SOURCE EXTRACT:
-=-=-

Sit-in electric rig ---- very neat!!
http://www.kayacht.com/

Above perhaps configured as below:
http://www.glen-l.com/designs/special/etm.html

small electric poly boat:
http://www.1stdirectproducts.com/bewmo.html


----------



## Tim (Nov 11, 2005)

Dunno about the other states but by Victorian laws as soon as you attach a leccy to a yak/canoe, you need a license to operate it.

How's that for stupidity?


----------



## fisherdan (Apr 17, 2007)

Tim said:


> Dunno about the other states but by Victorian laws as soon as you attach a leccy to a yak/canoe, you need a license to operate it.
> 
> How's that for stupidity?


Yeah but you guys ask for it!!!

Just look at how you all drive :lol: :lol: :lol: :lol: :lol: :lol:


----------



## Guest (Jul 10, 2007)

Well I thought I would see how the Adventure goes with a 30lb Minn Kota attatched, I havn't quite got it finished yet it just needs a few minor adjustments and a little more thought over a few more cans 

I still need to shorten the main shaft on the leccy, and build up the hight of the mount block so the leccy sits on it proper.

A couple of pics.


----------



## craig450 (May 11, 2007)

:shock: Wow!!! thats looking good Allan, cant wait to see how the adventure goes with the leccy, it should be a nice ride.


----------



## pescado (May 17, 2007)

-=-=-

TASK REQUIREMENTS:
1. Copy the kayak forum thread from "http://www.kayacht.com/" up to and including "(Nov 11, 2005)".
2. Using the kayak forum thread, answer yes or no to whether each statement agrees with it, and quote the words that decide it: (a) Tim says that under Victorian laws you need a license once a leccy is attached to a yak or canoe. (b) The Guest says a 40lb Minn Kota is attached to the Adventure. (c) The Guest says the mount block needs to be made lower.

DATA SHOWN:
-=-=-

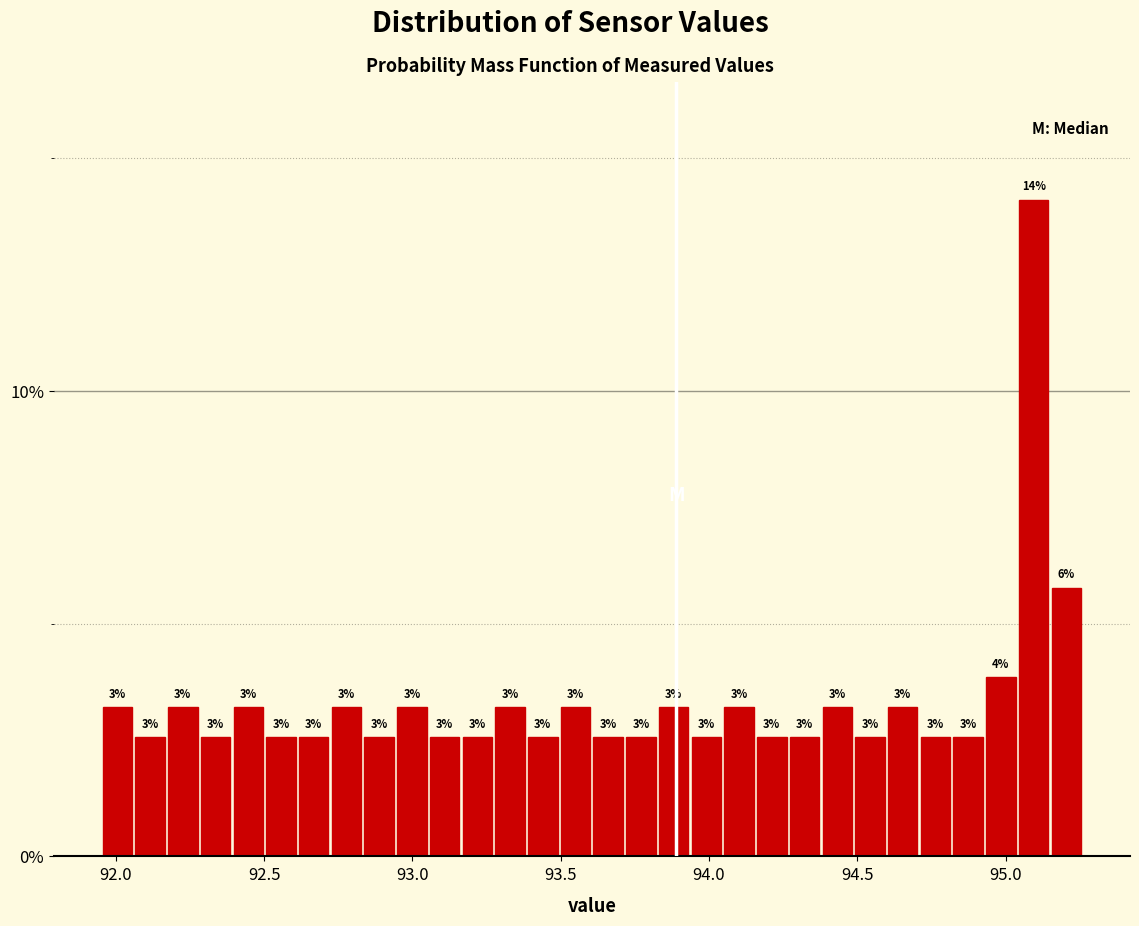

Read against the x-axis, roughly where is the centre of the tallest bar?

95.10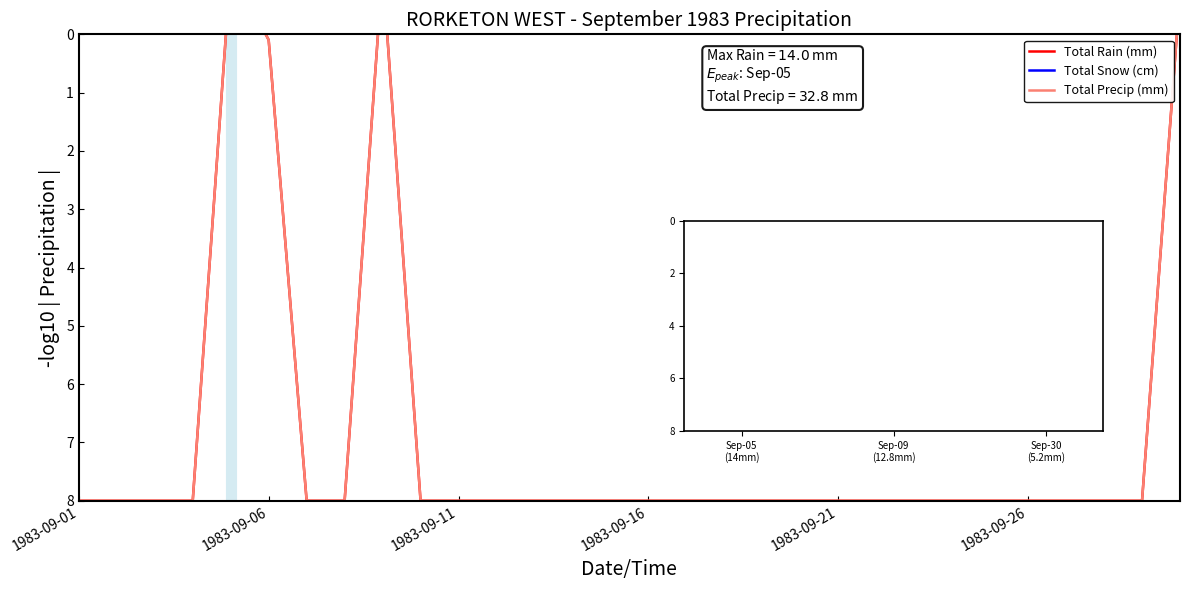

Count the number of data series in this chart.

3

-=-=-

ANSWERS:
1.
http://www.kayacht.com/

Above perhaps configured as below:
http://www.glen-l.com/designs/special/etm.html

small electric poly boat:
http://www.1stdirectproducts.com/bewmo.html


----------



## Tim (Nov 11, 2005)

2.
(a) Yes: "by Victorian laws as soon as you attach a leccy to a yak/canoe, you need a license to operate it."
(b) No: "a 30lb Minn Kota attatched"
(c) No: "build up the hight of the mount block"